Please copy the lines below, exactly as they are, from the one with "BIDDEFORD POLICE DEPARTMENT" through the one with "00:34 | ALFRED", and leave out the pictures.

Transcribed page contents:
┌──

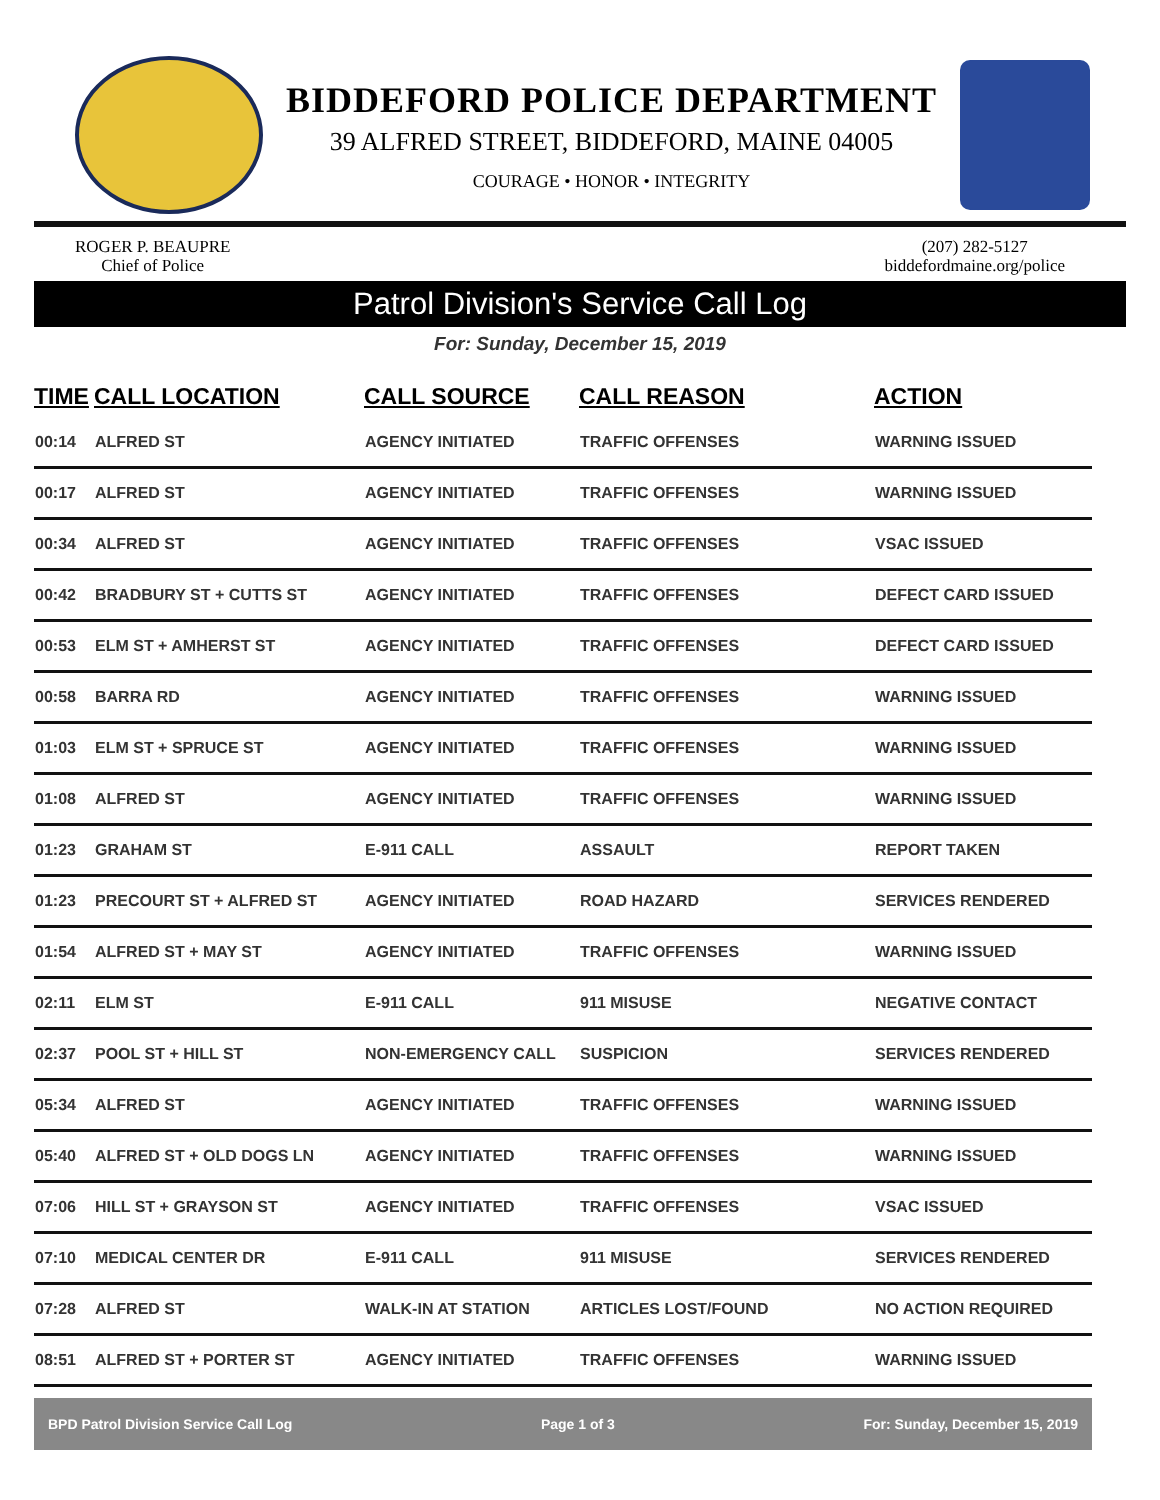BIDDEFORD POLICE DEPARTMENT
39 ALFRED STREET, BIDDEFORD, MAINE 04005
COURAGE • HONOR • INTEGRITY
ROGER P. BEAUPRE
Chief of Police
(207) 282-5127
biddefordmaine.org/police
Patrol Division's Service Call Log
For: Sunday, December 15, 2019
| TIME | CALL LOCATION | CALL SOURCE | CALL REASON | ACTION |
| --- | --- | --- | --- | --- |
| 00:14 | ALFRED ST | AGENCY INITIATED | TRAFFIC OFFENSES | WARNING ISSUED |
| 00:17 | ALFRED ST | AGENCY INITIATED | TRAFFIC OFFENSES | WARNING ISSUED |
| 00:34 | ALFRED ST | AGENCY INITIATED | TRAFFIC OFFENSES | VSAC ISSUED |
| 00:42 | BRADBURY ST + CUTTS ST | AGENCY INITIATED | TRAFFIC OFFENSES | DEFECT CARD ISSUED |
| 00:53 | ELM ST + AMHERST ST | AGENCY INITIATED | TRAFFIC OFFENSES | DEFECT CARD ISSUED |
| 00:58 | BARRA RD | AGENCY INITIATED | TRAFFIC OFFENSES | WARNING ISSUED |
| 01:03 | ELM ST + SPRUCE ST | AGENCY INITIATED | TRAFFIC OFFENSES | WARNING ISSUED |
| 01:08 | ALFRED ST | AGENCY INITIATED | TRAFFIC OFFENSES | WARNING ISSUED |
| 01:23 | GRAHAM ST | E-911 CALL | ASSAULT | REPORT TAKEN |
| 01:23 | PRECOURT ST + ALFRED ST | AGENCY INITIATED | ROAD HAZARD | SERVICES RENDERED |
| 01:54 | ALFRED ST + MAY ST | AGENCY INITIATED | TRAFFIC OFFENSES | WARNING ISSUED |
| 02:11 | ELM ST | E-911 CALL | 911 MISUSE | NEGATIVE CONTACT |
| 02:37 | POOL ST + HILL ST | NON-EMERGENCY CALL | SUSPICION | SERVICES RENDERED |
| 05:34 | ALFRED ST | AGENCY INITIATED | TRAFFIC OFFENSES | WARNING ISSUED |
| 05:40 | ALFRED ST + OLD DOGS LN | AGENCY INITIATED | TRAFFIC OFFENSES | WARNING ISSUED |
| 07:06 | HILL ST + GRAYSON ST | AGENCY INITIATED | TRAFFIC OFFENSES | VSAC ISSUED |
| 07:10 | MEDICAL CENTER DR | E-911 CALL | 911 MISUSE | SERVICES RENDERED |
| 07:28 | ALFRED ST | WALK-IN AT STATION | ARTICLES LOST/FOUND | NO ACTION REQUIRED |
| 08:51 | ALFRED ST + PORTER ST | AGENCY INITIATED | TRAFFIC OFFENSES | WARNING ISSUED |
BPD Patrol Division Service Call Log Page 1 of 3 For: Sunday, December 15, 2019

└──
┌──

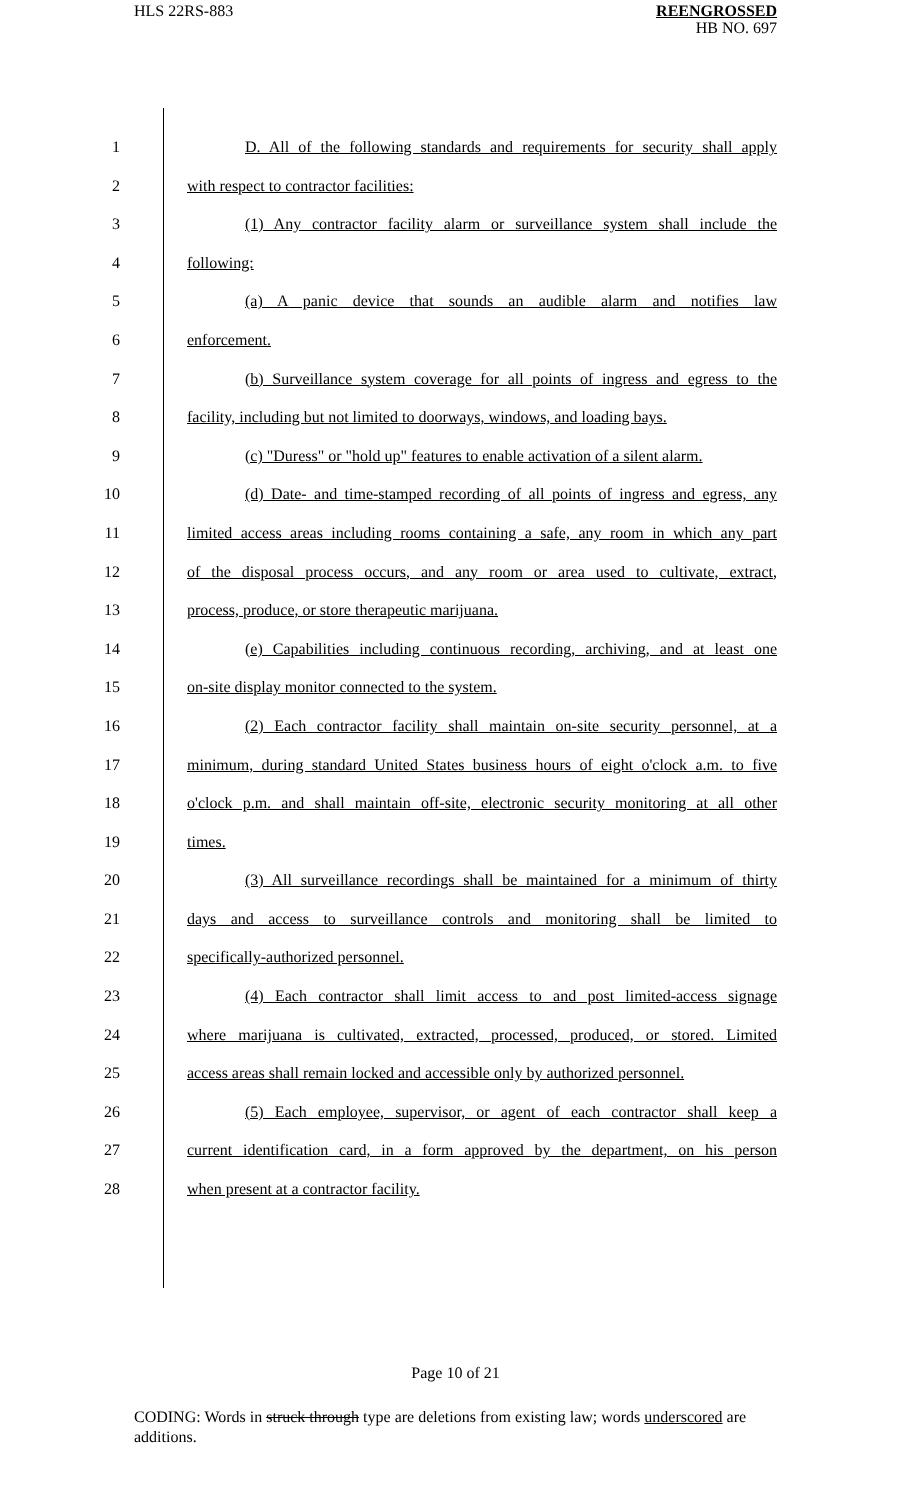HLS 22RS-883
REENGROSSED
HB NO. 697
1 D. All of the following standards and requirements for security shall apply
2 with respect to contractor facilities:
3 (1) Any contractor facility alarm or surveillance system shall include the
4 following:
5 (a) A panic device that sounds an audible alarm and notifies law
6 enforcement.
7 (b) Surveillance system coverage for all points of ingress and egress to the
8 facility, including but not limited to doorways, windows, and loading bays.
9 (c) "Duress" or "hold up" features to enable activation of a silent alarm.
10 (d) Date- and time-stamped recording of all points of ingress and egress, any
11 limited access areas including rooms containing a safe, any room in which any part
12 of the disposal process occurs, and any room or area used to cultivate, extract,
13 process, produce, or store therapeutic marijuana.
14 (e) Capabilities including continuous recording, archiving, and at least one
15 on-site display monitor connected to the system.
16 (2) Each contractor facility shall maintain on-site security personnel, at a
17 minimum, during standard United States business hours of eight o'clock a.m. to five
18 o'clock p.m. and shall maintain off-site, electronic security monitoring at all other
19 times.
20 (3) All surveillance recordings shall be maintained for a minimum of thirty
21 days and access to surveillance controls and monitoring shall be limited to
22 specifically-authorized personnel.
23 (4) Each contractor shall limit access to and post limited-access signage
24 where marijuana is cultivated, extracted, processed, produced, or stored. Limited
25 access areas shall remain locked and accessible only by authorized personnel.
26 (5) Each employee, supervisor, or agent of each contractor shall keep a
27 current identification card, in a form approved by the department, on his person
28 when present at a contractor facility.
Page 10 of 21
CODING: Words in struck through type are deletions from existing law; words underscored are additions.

└──
┌──

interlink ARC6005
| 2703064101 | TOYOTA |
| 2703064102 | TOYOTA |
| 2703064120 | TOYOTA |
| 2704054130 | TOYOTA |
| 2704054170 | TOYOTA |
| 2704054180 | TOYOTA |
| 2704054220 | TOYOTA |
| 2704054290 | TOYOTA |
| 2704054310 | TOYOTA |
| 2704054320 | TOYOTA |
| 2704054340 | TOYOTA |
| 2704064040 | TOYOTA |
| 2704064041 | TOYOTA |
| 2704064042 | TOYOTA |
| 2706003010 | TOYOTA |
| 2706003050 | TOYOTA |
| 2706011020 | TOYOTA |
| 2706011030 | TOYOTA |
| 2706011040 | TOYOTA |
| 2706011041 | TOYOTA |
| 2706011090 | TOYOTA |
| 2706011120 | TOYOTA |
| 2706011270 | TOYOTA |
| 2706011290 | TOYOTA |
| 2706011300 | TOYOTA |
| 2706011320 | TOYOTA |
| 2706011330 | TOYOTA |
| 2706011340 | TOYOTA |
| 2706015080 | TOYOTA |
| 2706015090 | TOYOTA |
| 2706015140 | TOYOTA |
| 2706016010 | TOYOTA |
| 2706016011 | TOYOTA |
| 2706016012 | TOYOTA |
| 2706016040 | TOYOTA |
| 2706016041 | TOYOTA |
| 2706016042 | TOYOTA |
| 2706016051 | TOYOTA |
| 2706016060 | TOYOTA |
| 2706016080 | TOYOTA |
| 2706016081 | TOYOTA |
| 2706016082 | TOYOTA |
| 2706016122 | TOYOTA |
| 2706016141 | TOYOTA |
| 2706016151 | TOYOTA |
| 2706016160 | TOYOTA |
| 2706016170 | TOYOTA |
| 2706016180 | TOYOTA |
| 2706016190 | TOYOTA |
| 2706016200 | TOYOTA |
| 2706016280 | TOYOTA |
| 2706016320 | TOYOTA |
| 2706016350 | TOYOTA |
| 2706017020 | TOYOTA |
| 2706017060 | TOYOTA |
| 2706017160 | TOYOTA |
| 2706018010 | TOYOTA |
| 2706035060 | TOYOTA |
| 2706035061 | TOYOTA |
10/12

└──

| FINAL ANSWER |
BIDDEFORD POLICE DEPARTMENT
39 ALFRED STREET, BIDDEFORD, MAINE 04005
COURAGE • HONOR • INTEGRITY
ROGER P. BEAUPRE
Chief of Police
(207) 282-5127
biddefordmaine.org/police
Patrol Division's Service Call Log
For: Sunday, December 15, 2019
| TIME | CALL LOCATION | CALL SOURCE | CALL REASON | ACTION |
| --- | --- | --- | --- | --- |
| 00:14 | ALFRED ST | AGENCY INITIATED | TRAFFIC OFFENSES | WARNING ISSUED |
| 00:17 | ALFRED ST | AGENCY INITIATED | TRAFFIC OFFENSES | WARNING ISSUED |
| 00:34 | ALFRED ST | AGENCY INITIATED | TRAFFIC OFFENSES | VSAC ISSUED |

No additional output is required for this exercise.